For the majority of these cases, tumors develop as a result of accumulated somatic mutations, of which
thousands of clinically relevant combinations exist. To better understand this process the greater scientific and
medical community has performed large-scale molecular profiling of patient samples. Such studies have
identified a comprehensive catalog of molecular alterations in the cancer genome. However, the functional
roles of many of these cancer genes still need to be explicitly tested in controlled experimental settings.
Moreover, even fewer genes have been functionally probed for how they affect the tumor micro-environment
(TME), an area of increasing interest and importance. It is therefore imperative to systematically and
quantitatively assess the contribution of each gene on tumor progression and influence on the TME. To this
end we leveraged an unbiased genome-scale CRISPR-Cas9 screen and identified and validated drivers of
tumorigenesis in the in the context of liver hepatocellular carcinoma or (HCC). Of these drivers, Prkar1a,
demonstrated robust tumor growth in validation experiments when knocked out in non-tumorigenic hepatocytes
and transplanted into Nu/Nu mice. Additionally, Prkar1a’s role in liver cancer, or cancer more generally is not
well understood. Therefore, we chose this gene for further mechanistic interrogation. In this proposal we will
further probe the importance of Prkar1a for their role in liver tumorigenesis through two specific aims: AIM 1:
Interrogate the molecular and cellular mechanism of ECM remodeling by Prkar1a AIM2: Develop
clinically relevant models and dissect the immune landscape of Prkar1a-/- tumors.

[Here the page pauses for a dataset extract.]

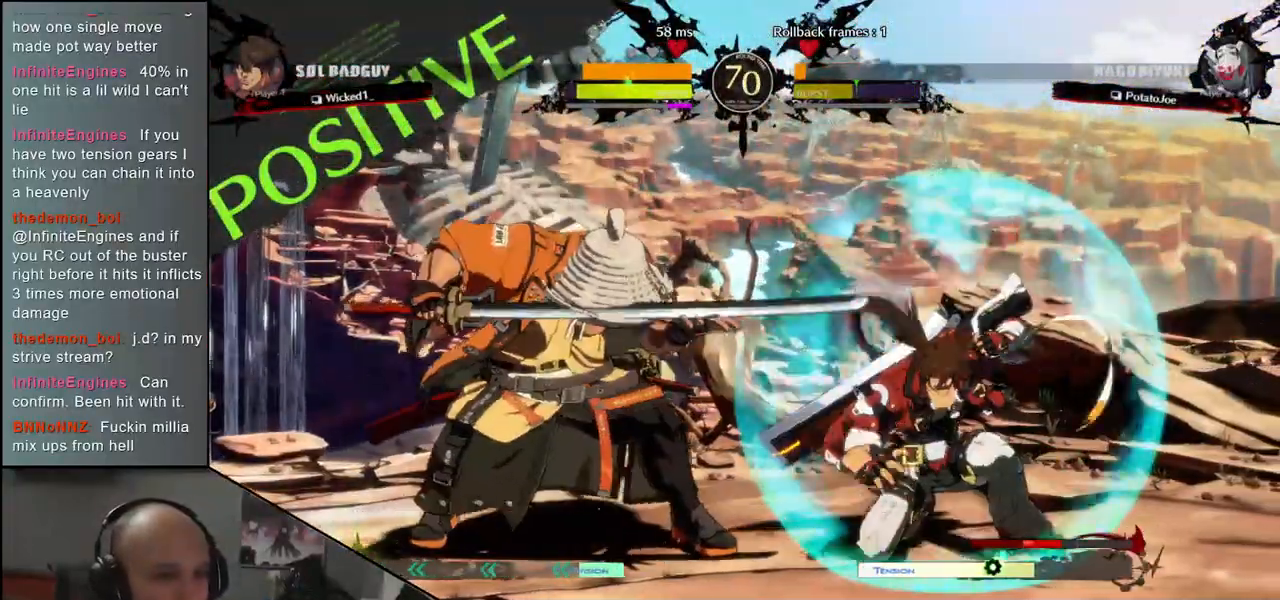
{"buttons": [], "left_stick": "right", "events": [[183, "SQUARE", "down"], [233, "R1", "down"], [433, "R1", "up"], [433, "SQUARE", "up"], [433, "TRIANGLE", "up"], [467, "R2", "up"]]}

Together, these
experiments will elucidate how Prkar1a knockout alters the TME, and promotes tumorigenesis in models of
HCC. These findings will provide fundamental insights into Prkar1a-/- tumorigenesis, and assist in therapeutic
development for these tumors.

## Key facts

- **NIH application ID:** 10083636
- **Project number:** 5F31CA236453-02
- **Recipient organization:** YALE UNIVERSITY
- **Principal Investigator:** Adan H. Codina
- **Activity code:** F31 (R01, R21, SBIR, etc.)
- **Funding institute:** NIH
- **Fiscal year:** 2020
- **Award amount:** $8,275
- **Award type:** 5
- **Project period:** 2019-09-30 → 2020-12-15

## Primary source

NIH RePORTER: https://reporter.nih.gov/project-details/10083636

## Citation

> US National Institutes of Health, RePORTER application 10083636, Unbiased discovery and mechanistic interrogation of genetic drivers of malignant transformation (5F31CA236453-02). Retrieved via AI Analytics 2026-05-27 from https://api.ai-analytics.org/grant/nih/10083636. Licensed CC0.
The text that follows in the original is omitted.